[[ Page excerpt open ]]

# Stonewall Jackson on R.L. Dabney



## VirginiaHuguenot (Jul 13, 2008)

Mary Anna Jackson, _Memoirs of Stonewall Jackson_, pp. 254, 258, 304:



> [April 16, 1862]Dr. Dabney is here, and I am very thankful to God for it. He comes up to my highest expectations as a staff-officer.
> 
> [May 19, 1862]Yesterday Dr. Dabney preached an excellent sermon from the text: 'Come unto me, all ye that labor and are heavy laden, and I will give you rest.' It is a great privilege to have him with me.
> 
> [Upon Dr. Dabney's resignation due to ill health:]It was with tearful eyes that I consented to our separation.


----------



## TimV (Jul 13, 2008)

That ill health was haemorrhoid's. Jackson made his staff get up before dawn and the work was often on horse back....

Dabney did get in on the action, though, and during one chaotic moment turned the tide of an engagement when he organised some infantry and artillery into a force which stopped an enemy advance. I wonder if John Owen could multi-task for Cromwell?


----------



## Backwoods Presbyterian (Jul 13, 2008)

> Dr. Dabney is here, and I am very thankful to God for it. He comes up to my highest expectations as a staff-officer.



I remember reading somewhere else that this one of the things Dabney was most proud of in his life. That Jackson thought well of him as not just as a chaplain but as an officer.


----------



## jogri17 (Jul 13, 2008)

if only they cared more about a biblical theology of humanity than pride in their state they both would rank as some of the most important religious persons in American history. Instead Billy Graham, Benny Hinn, and Mr. T are more well known than those two.


----------



## Backwoods Presbyterian (Jul 13, 2008)

jogri17 said:


> if only they cared more about a biblical theology of humanity than pride in their state they both would rank as some of the most important religious persons in American history. Instead Billy Graham, Benny Hinn, and Mr. T are more well known than those two.

[[ Page excerpt closed ]]

■ Assigned task a
Please repeat the records from the line containing "Wild Concepts – A Restaurant Lighting" through the last line of the records, leaving the pictures out.
The thread above has nothing to do with the records.

[[ Data shown open ]]

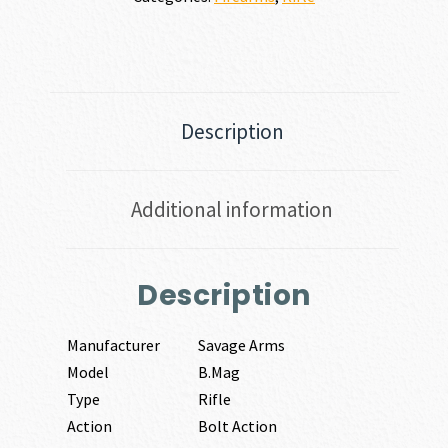
Description
Additional information
Description
Manufacturer
Savage Arms
Model
B.Mag
Type
Rifle
Action
Bolt Action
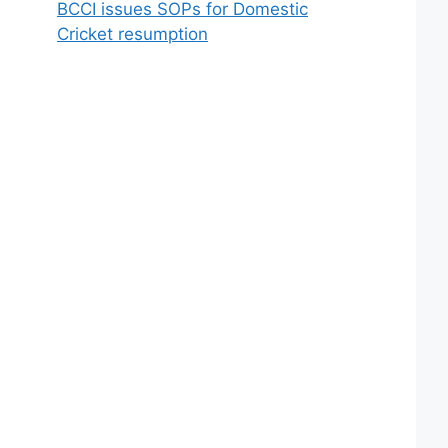
BCCI issues SOPs for Domestic
Cricket resumption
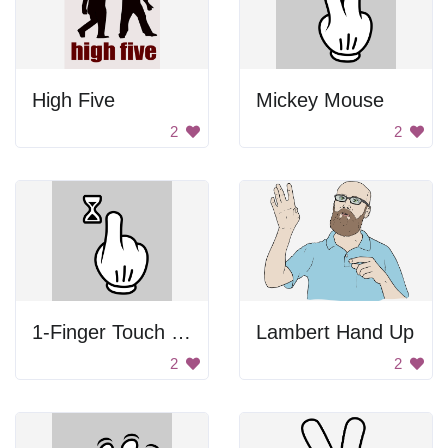
High Five
Mickey Mouse
2
2
1-Finger Touch and Hold
Lambert Hand Up
2
2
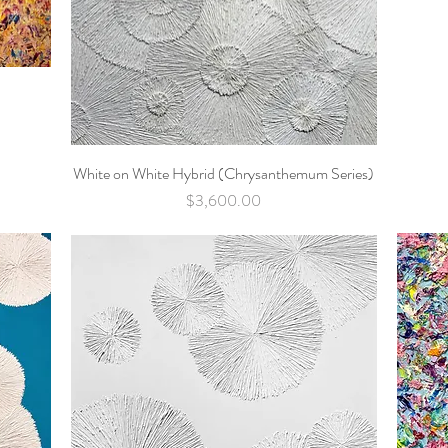
White on White Hybrid (Chrysanthemum Series)
Quick View
Price
$3,600.00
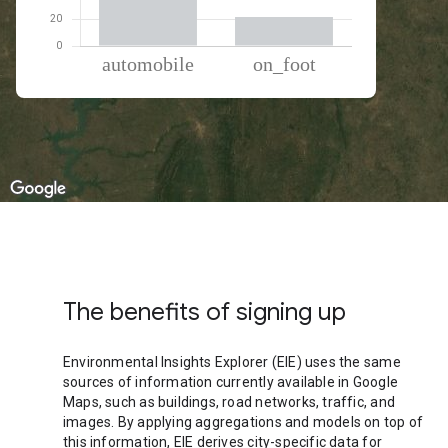
% of total trips per mode
Mode of transportation
Percent of total trips
Automobile
78.51
On foot
21.49
The benefits of signing up
Environmental Insights Explorer (EIE) uses the same
sources of information currently available in Google
Maps, such as buildings, road networks, traffic, and
images. By applying aggregations and models on top of
this information, EIE derives city-specific data for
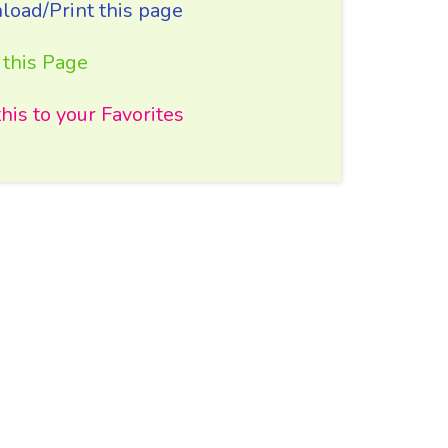
oad/Print this page
 this Page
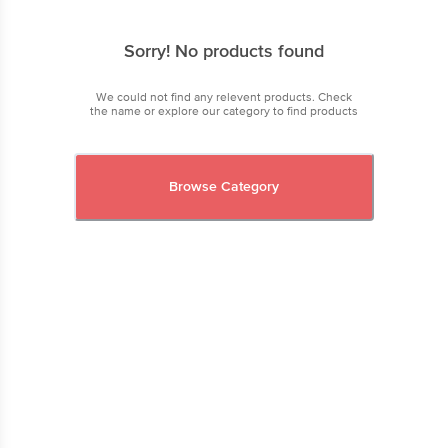
Sorry! No products found
We could not find any relevent products. Check
the name or explore our category to find products
Browse Category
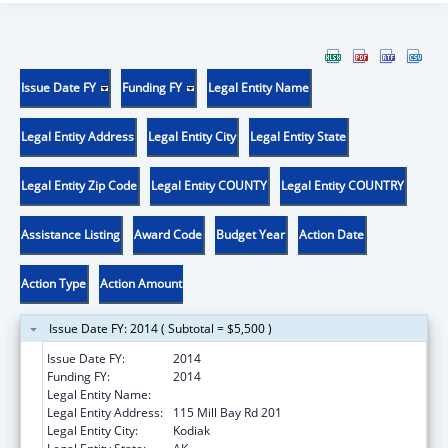
Issue Date FY
Funding FY
Legal Entity Name
Legal Entity Address
Legal Entity City
Legal Entity State
Legal Entity Zip Code
Legal Entity COUNTY
Legal Entity COUNTRY
Assistance Listing
Award Code
Budget Year
Action Date
Action Type
Action Amount
Issue Date FY: 2014 ( Subtotal = $5,500 )
Issue Date FY:
2014
Funding FY:
2014
Legal Entity Name:
NATIVE VILLAGE OF AFOGNAK
Legal Entity Address:
115 Mill Bay Rd 201
Legal Entity City:
Kodiak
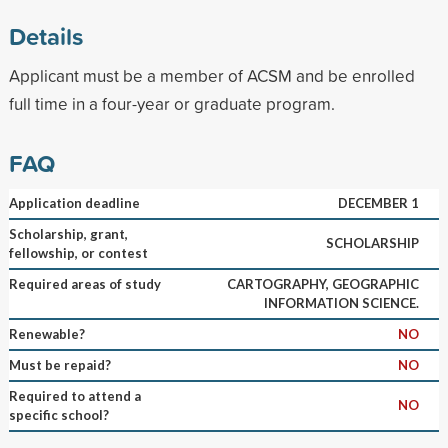
Details
Applicant must be a member of ACSM and be enrolled
full time in a four-year or graduate program.
FAQ
Application deadline
DECEMBER 1
Scholarship, grant,
SCHOLARSHIP
fellowship, or contest
Required areas of study
CARTOGRAPHY, GEOGRAPHIC
INFORMATION SCIENCE.
Renewable?
NO
Must be repaid?
NO
Required to attend a
NO
specific school?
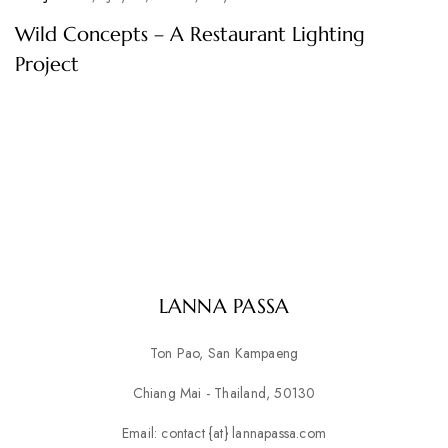
Wild Concepts – A Restaurant Lighting
Project
LANNA PASSA
Ton Pao, San Kampaeng
Chiang Mai - Thailand, 50130
Email: contact {at} lannapassa.com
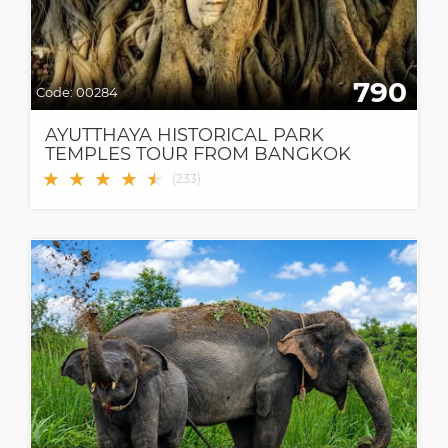
790
Code:
00284
AYUTTHAYA HISTORICAL PARK
TEMPLES TOUR FROM BANGKOK
★
★
★
★
★
★
(
233
)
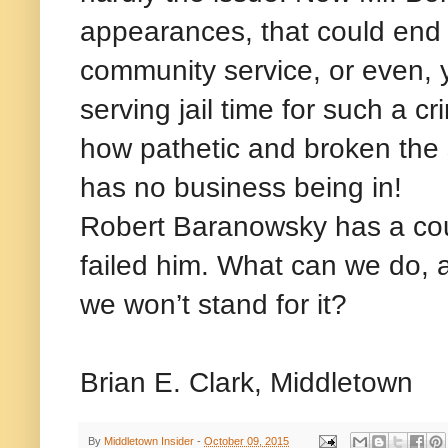
appearances, that could end 
community service, or even, ye
serving jail time for such a c
how pathetic and broken the 
has no business being in!
Robert Baranowsky has a cour
failed him. What can we do, a
we won’t stand for it?
Brian E. Clark, Middletown
By
Middletown Insider
-
October 09, 2015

[[ Data shown closed ]]

■ Assigned task b
Reproduce the thread from "# Stonewall Jackson" to "him with me.".

■ Response box a
Wild Concepts – A Restaurant Lighting
Project
LANNA PASSA
Ton Pao, San Kampaeng
Chiang Mai - Thailand, 50130
Email: contact {at} lannapassa.com
790
Code:
00284
AYUTTHAYA HISTORICAL PARK
TEMPLES TOUR FROM BANGKOK
★
★
★
★
★
★
(
233
)
appearances, that could end 
community service, or even, ye
serving jail time for such a c
how pathetic and broken the 
has no business being in!
Robert Baranowsky has a cour
failed him. What can we do, a
we won’t stand for it?
Brian E. Clark, Middletown
By
Middletown Insider
-
October 09, 2015

■ Response box b
# Stonewall Jackson on R.L. Dabney



## VirginiaHuguenot (Jul 13, 2008)

Mary Anna Jackson, _Memoirs of Stonewall Jackson_, pp. 254, 258, 304:



> [April 16, 1862]Dr. Dabney is here, and I am very thankful to God for it. He comes up to my highest expectations as a staff-officer.
> 
> [May 19, 1862]Yesterday Dr. Dabney preached an excellent sermon from the text: 'Come unto me, all ye that labor and are heavy laden, and I will give you rest.' It is a great privilege to have him with me.